Provided text
◇ ◇ ◇ ◇ ◇

SprightlySoft has released an Amazon S3 synchronization application. This application allows you to take a folder on your computer and upload it to S3. You can make additions, deletions and changes to your local files and next time you run the application it will detect these changes and apply them to Amazon S3. This program allows you to create a mirror of a local folder on S3 and always keep it up to date.
Amazon Simple Storage Service (Amazon S3) is a service that allows you to store files in Amazon’s cloud computing environment. When your files are in Amazon’s system you can retrieve the files from anywhere on the web. You can also use Amazon’s CloudFront service in conjunction with S3 to distribute your files to millions of people. Amazon S3 is the same highly scalable, reliable, secure, fast, inexpensive infrastructure that Amazon uses to run its own global network of web sites. Best of all Amazon S3 is free for the first 5 GB of storage.
S3 Sync is open source and completely free to use. Visit http://sprightlysoft.com/S3Sync/ to download the application or get the source code.
The following gives you a rundown of how the source code works. This information is useful if you want to learn how the program works so you can make changes to it.
S3 Sync works by listing your files on Amazon S3, listing your files locally and comparing the differences between the two lists. Here is the logic of the program.
- The code starts by getting a list of all user settings. These include your Amazon AWS credentials, the S3 bucket you are syncing to, and the local folder you are syncing from.
- The next major call is the PopulateS3HashTable function. Here all the files in your Amazon S3 bucket is listed. The code calls the ListBucket function from the SprightlySoft AWS Component. This function returns an ArrayList of objects that represent each item in S3. Properties of each object include S3 key name, size, date modified and ETag. These objects are added to a HashTable so it can be used later on.
- The next call is the PopulateLocalArrayList. This function lists all local files and folders you want to synchronize. Each file and folder is added to an ArrayList so it can be used later on. The function has the option to only include certain files or exclude certain files. The function is recursive. That means it calls itself for each sub folder.
- Next the program creates a list of files that should be deleted on Amazom S3. This is done through the PopulateDeleteS3ArrayList function. This function goes through each item in the list of file on S3 and checks if they exist in the list of local items. If the S3 item does not exist locally, the item is added to the DeleteS3ArrayList.

◇ ◇ ◇ ◇ ◇

Dataset

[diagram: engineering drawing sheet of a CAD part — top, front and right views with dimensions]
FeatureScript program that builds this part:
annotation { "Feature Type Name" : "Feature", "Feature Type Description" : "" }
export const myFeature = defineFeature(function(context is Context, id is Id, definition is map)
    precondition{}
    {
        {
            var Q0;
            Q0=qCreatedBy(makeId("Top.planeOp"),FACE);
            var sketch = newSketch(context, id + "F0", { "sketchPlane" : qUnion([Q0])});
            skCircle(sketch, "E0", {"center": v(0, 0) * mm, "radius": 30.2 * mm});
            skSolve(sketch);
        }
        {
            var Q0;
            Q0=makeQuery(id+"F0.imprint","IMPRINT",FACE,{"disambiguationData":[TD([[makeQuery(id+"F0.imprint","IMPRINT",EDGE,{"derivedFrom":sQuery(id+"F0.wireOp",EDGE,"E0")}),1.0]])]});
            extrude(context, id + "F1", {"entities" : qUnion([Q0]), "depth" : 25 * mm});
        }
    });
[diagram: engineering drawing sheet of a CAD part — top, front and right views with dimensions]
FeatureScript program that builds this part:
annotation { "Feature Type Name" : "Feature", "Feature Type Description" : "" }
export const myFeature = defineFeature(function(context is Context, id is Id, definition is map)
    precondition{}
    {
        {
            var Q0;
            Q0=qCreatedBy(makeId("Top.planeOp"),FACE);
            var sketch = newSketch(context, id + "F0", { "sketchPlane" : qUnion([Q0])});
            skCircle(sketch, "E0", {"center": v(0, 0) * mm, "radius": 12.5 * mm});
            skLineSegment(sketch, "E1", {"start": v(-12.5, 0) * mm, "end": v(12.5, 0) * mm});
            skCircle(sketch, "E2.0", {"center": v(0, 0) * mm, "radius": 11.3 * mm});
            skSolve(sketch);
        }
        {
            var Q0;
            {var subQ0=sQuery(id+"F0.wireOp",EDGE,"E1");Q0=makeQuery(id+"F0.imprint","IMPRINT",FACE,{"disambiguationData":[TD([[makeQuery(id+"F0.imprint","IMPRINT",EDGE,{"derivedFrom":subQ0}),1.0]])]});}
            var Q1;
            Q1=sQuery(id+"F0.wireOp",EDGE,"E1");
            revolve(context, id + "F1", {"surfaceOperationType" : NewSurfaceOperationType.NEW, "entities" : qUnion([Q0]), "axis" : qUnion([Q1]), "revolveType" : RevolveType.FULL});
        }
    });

◇ ◇ ◇ ◇ ◇

Directions for this task
Please write out the S3 Sync text again, starting with "S3 Sync is open" and going on through "changes to it.", substituting "program code" for "source code". The lines have no connection to the S3 Sync text.

The result
S3 Sync is open source and completely free to use. Visit http://sprightlysoft.com/S3Sync/ to download the application or get the program code.
The following gives you a rundown of how the program code works. This information is useful if you want to learn how the program works so you can make changes to it.